= Extract to read =
/---
The programmer is urged to study src/plugins/jobcomp/filetxt/jobcomp_filetxt.c and src/plugins/jobcomp/none/jobcomp_none.c for sample implementations of a Slurm job completion logging plugin.

API Functions

The following functions must appear. Functions which are not implemented should be stubbed.

int init (void)

Description:
Called when the plugin is loaded, before any other functions are called. Put global initialization here.

Returns:
SLURM_SUCCESS on success, or
SLURM_ERROR on failure.

void fini (void)

Description:
Called when the plugin is removed. Clear any allocated storage here.

Returns: None.

Note: These init and fini functions are not the same as those described in the dlopen (3) system library. The C run-time system co-opts those symbols for its own initialization. The system _init() is called before the Slurm init(), and the Slurm fini() is called before the system's _fini().

int slurm_jobcomp_set_location (char * location);

Description: Specify the location to be used for job logging.
\---
= Instruction 1 =
Summarize the Slurm plugin documentation in two sentences.
= Instruction 2 =
Proceed with the Slurm plugin documentation, picking up right after its last sentence.
The lines after this point are separate material, not part of the Slurm plugin documentation.

= Supplied material =
/---
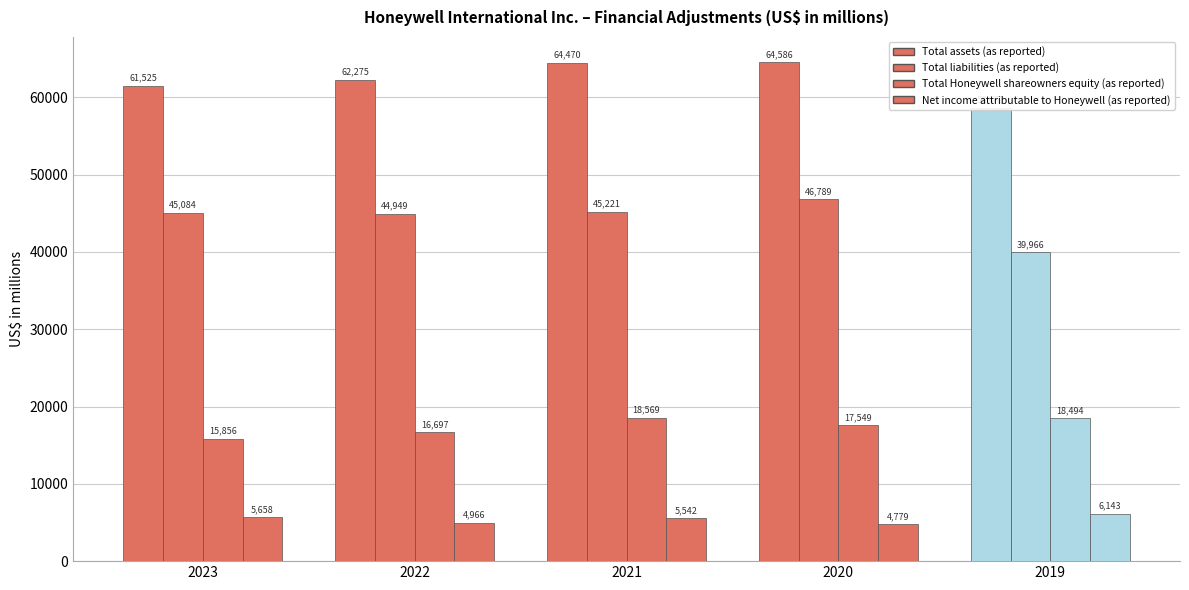

Rank the series by their average value, from highest to lowest.

Total assets (as reported), Total liabilities (as reported), Total Honeywell shareowners equity (as reported), Net income attributable to Honeywell (as reported)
\---
= Expected answer 1 =
The documentation points programmers to the filetxt and none source files as sample implementations of a Slurm job completion logging plugin and requires every listed API function to appear, with unimplemented ones stubbed. It describes init, called at load time for global initialization and returning SLURM_SUCCESS or SLURM_ERROR, and fini, called at removal to clear allocated storage, and notes that these functions are distinct from the init and fini symbols of the dlopen system library.

= Expected answer 2 =
Argument: location    (input) specification of where logging should be done. The interpretation of this string is at the discretion of the plugin implementation.

Returns: SLURM_SUCCESS if successful. On failure, the plugin should return SLURM_ERROR and set the errno to an appropriate value to indicate the reason for failure.

int slurm_jobcomp_log_record(job_record_t *job_ptr);

Description: Note that a job is about to terminate or change size. The job's state will include the JOB_RESIZING flag if and only if it is about to change size. Otherwise the job is terminating. Note the existence of resize_time in the job record if one wishes to record information about a job at each size (i.e. a history of the job as its size changes through time).

Argument:
job_ptr   (input) Pointer to job record as defined in src/slurmctld/slurmctld.h

Returns: SLURM_SUCCESS if successful. On failure, the plugin should return SLURM_ERROR and set the errno to an appropriate value to indicate the reason for failure.

List slurm_jobcomp_get_jobs(acct_job_cond_t *job_cond);

Description: Get completed job info from storage.

Arguments:
job_cond     (input) specification of filters to identify the jobs we wish information about (start time, end time, cluster name, user id, etc). acct_job_cond_t is defined in common/slurm_accounting_storage.h.

Returns: A list of job records or NULL on error. Elements on the list are of type jobcomp_job_rec_t, which is defined in common/slurm_jobcomp.h. Any returned list must be destroyed to avoid memory leaks.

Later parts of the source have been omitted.